Анжелика рассмеялась сквозь слезы.
— Он был властным человеком… Он был маньяком!.. О! Что касается этих деталей, он был маньяком, словно женщина!.. Почему я заснула?!..
Она снова расплакалась, но уже тише.
— Почему я заснула? Если бы я не спала, то они не смогли бы его схватить, он убежал бы.
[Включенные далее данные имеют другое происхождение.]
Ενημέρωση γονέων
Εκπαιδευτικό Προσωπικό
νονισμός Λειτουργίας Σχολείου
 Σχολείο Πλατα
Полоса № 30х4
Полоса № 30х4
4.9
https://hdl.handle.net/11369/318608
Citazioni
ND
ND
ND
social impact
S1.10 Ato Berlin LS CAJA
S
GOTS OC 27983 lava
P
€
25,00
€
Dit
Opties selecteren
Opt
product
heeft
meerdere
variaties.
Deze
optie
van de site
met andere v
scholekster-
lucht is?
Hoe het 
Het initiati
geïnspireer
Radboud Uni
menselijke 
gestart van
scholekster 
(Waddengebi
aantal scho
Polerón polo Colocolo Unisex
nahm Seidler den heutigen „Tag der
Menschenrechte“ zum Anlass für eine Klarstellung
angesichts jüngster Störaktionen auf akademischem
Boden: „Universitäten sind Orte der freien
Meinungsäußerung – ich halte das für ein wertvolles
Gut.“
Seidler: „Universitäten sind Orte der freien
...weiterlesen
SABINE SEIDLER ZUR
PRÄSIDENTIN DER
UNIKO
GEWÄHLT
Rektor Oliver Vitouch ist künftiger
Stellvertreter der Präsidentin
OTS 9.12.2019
— Не думаю, что он хотел этого, — сказал Колен.
73
Позже она сняла свою одежду, испачканную в крови мученика и пропитанную запахом дыма, зимы, долгих месяцев, проведенных во мраке. Она хотела плакать, но когда она переоделась в свежее белье и одежду, от которых пахло духами Абигаэль, ей овладела блаженная эйфория. Скоро она будет со своей подругой слушать прибой в Голдсборо и смотреть на море, в котором покажутся паруса корабля, везущего Жоффрея.
Абигаэль подумала обо всем. Она даже прислала кору, собранную Шаплей.
Анжелика заснула. Она поняла, что спит, когда увидела, как над ней склонилось лицо иезуита. Его глаза были голубыми, прекрасные белые зубы сверкали. Она думала, что он скажет: «Там — лось! Вставайте!», но он лишь прошептал: «А Онорина?» и подмигнул ей, словно напоминая об их совместном секрете.
Этот призыв вырвал Анжелику из полусна, она вскрикнула.
— Правда! Онорина!.. Я знаю, почему я не хочу уезжать из Вапассу, — сказала она Колену, который сидел у ее изголовья. — Я должна дождаться Онорину. Она не знает, что Вапассу сожгли и приедет сюда.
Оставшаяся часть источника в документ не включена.